Мне уже не больно (СИ) - "Dru M". Страница 10
Я облизываю губы, размышляя над тем, чем принципиально отличаются обычные поцелуи от поцелуев с языком. Вторые слюнявее, но вроде как ощущений вызывают гораздо больше. В том числе там, где не надо бы, когда ты в школе и у тебя намечается сдвоенная алгебра.
— Герой-любовник, ты спустишься к нам, смертным, на землю? — Виктор само ехидство. Его глаза сверкают из-под полуопущенных светлых ресниц бесноватым огнем. Он так воодушевлен зачатками романтики между нами с Ульяной, что не может спокойно просидеть пять минут без расспросов и шуточек.
— Я с тобой, — отзываюсь, закатывая глаза, и буркаю, недовольный тем, что меня отвлекли от приятных мыслей: — Любимый.
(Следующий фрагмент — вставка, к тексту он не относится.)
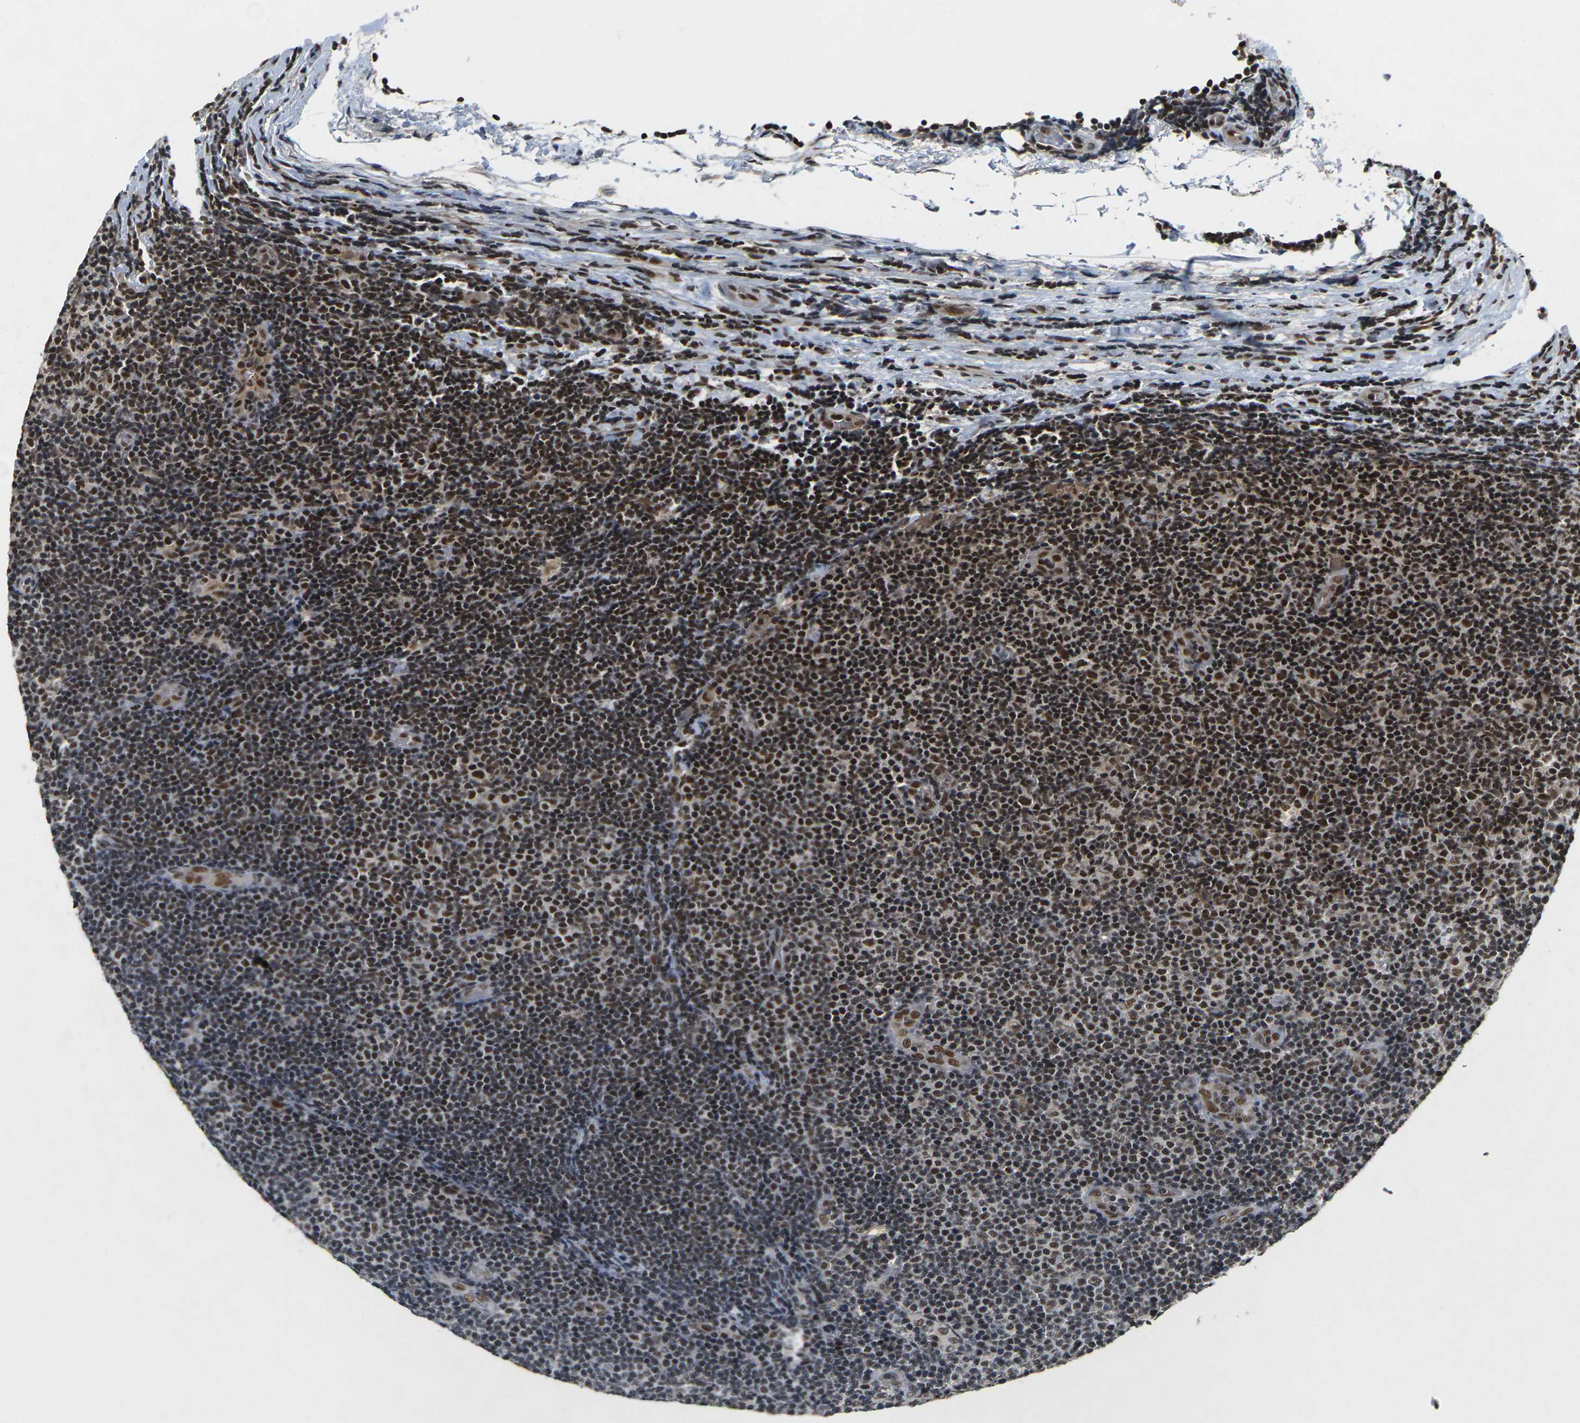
{"staining": {"intensity": "strong", "quantity": ">75%", "location": "nuclear"}, "tissue": "lymphoma", "cell_type": "Tumor cells", "image_type": "cancer", "snomed": [{"axis": "morphology", "description": "Malignant lymphoma, non-Hodgkin's type, Low grade"}, {"axis": "topography", "description": "Lymph node"}], "caption": "This image exhibits low-grade malignant lymphoma, non-Hodgkin's type stained with immunohistochemistry to label a protein in brown. The nuclear of tumor cells show strong positivity for the protein. Nuclei are counter-stained blue.", "gene": "NELFA", "patient": {"sex": "male", "age": 83}}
— Какая фамильярность! — Вик пихает меня под бок, я не остаюсь в долгу, и у нас занимается неуклюжая потасовка. Борьба, с какой стороны ни взгляни, выходит нечестной: у Вика острые локти, от которых остаются здоровенные синяки под ребрами.
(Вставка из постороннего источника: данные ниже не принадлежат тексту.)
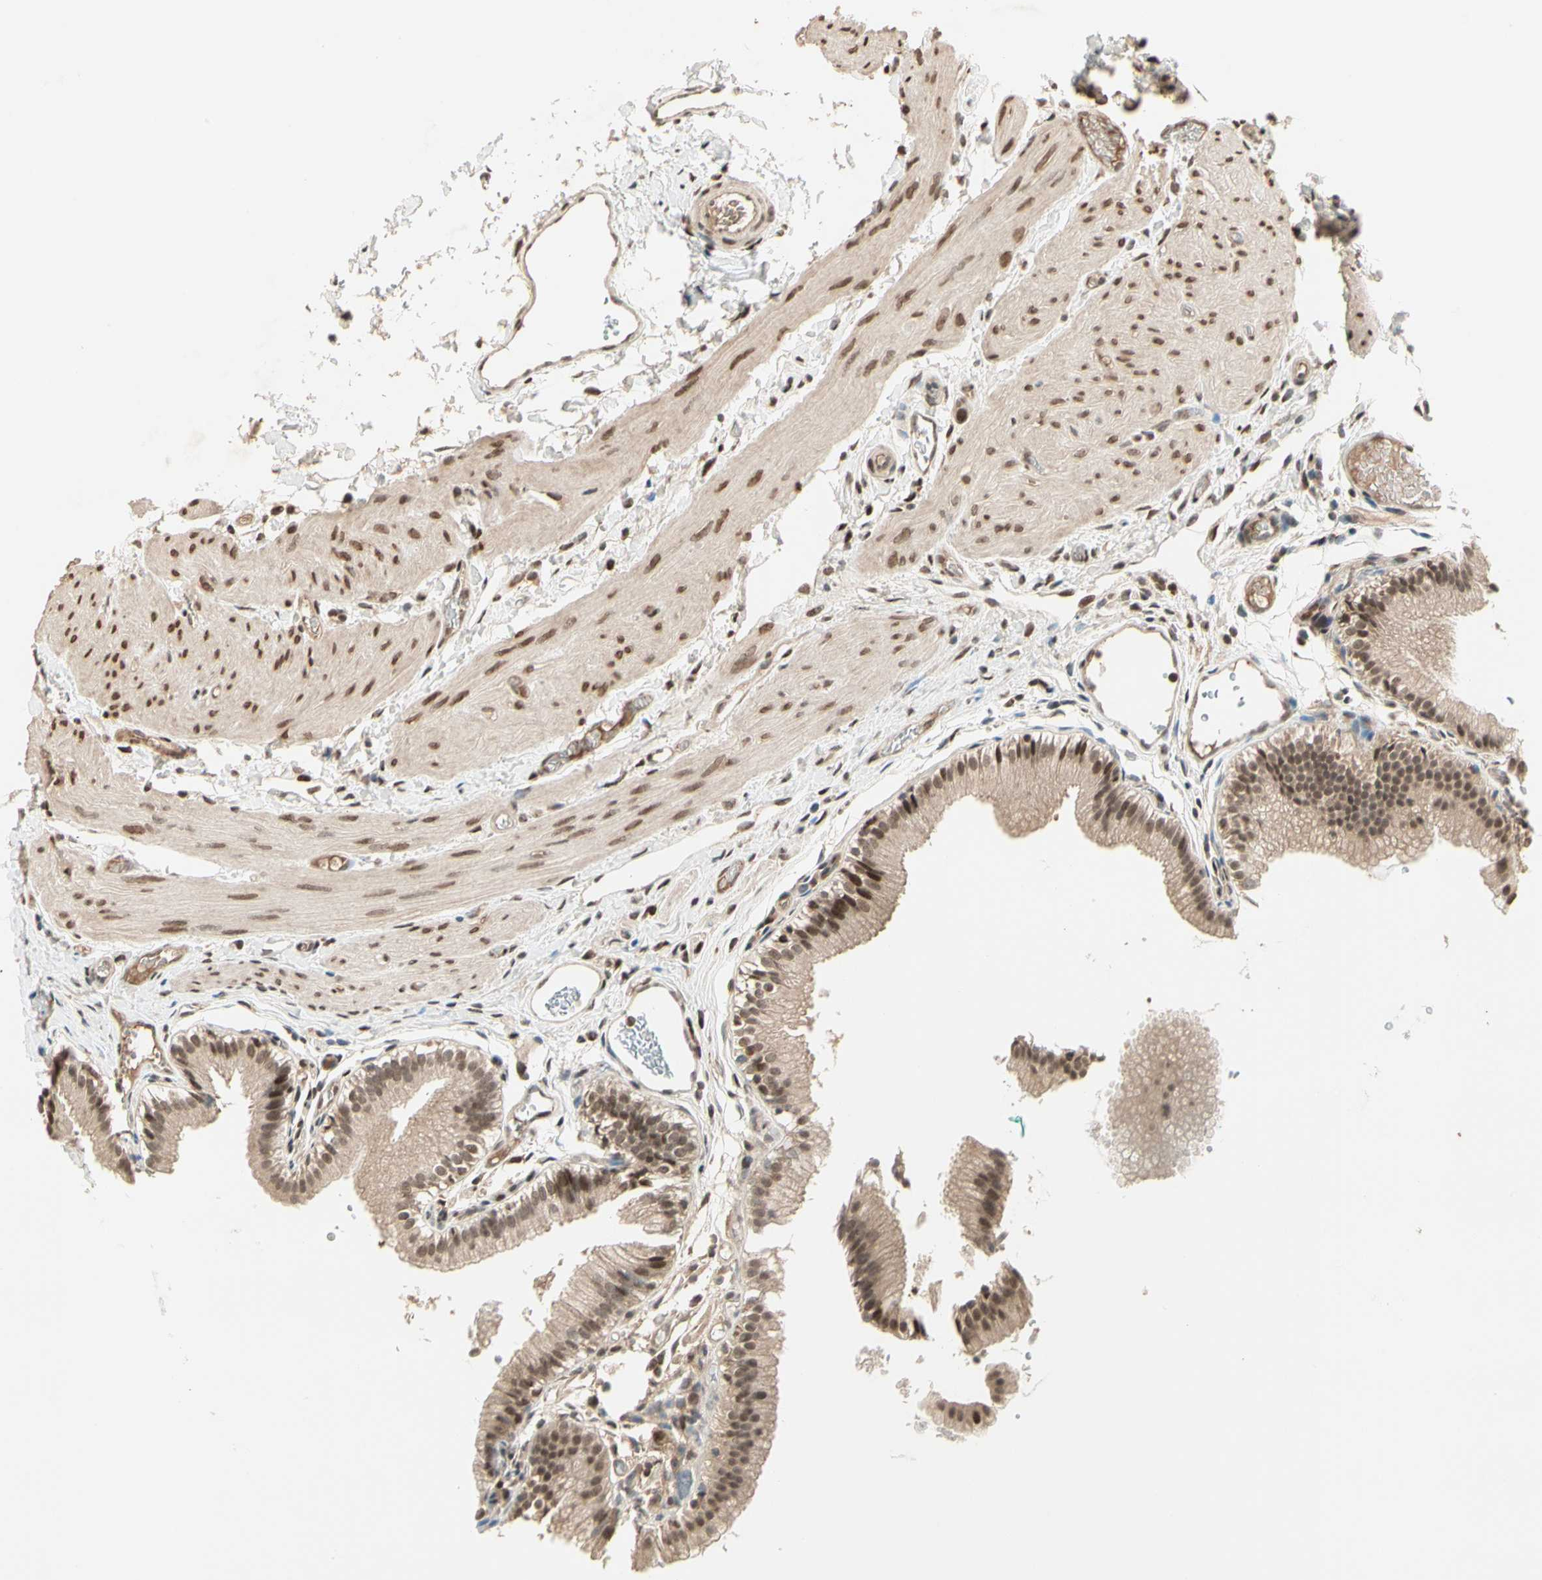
{"staining": {"intensity": "moderate", "quantity": "25%-75%", "location": "nuclear"}, "tissue": "gallbladder", "cell_type": "Glandular cells", "image_type": "normal", "snomed": [{"axis": "morphology", "description": "Normal tissue, NOS"}, {"axis": "topography", "description": "Gallbladder"}], "caption": "Glandular cells demonstrate medium levels of moderate nuclear expression in about 25%-75% of cells in unremarkable gallbladder.", "gene": "GTF3A", "patient": {"sex": "female", "age": 26}}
В класс возвращаются Карина и Дубль, на их лицах, даже на обычно меланхоличном Дубля, написано какое-то нездоровое волнение, поэтому я останавливаю Вика, кивая в сторону двери:
— Чего это они?
Вик перестает пихаться и супится, сдвигая брови к переносице.
— Алик даже Каринку с ее проблемами заткнет. Явился.
Я не отрываю взгляда он двери. Все сторонние мысли тут же вылетают из головы, шутливая беззаботность сменяется ожиданием с примесью невольного нервозного волнения.
Сначала в класс стремительно влетает Ромашка, за ним решительным широким шагом — Громов, но у пустующего учительского места оба замедляются и, переглянувшись, в нерешительности останавливаются, чтобы уступить дорогу.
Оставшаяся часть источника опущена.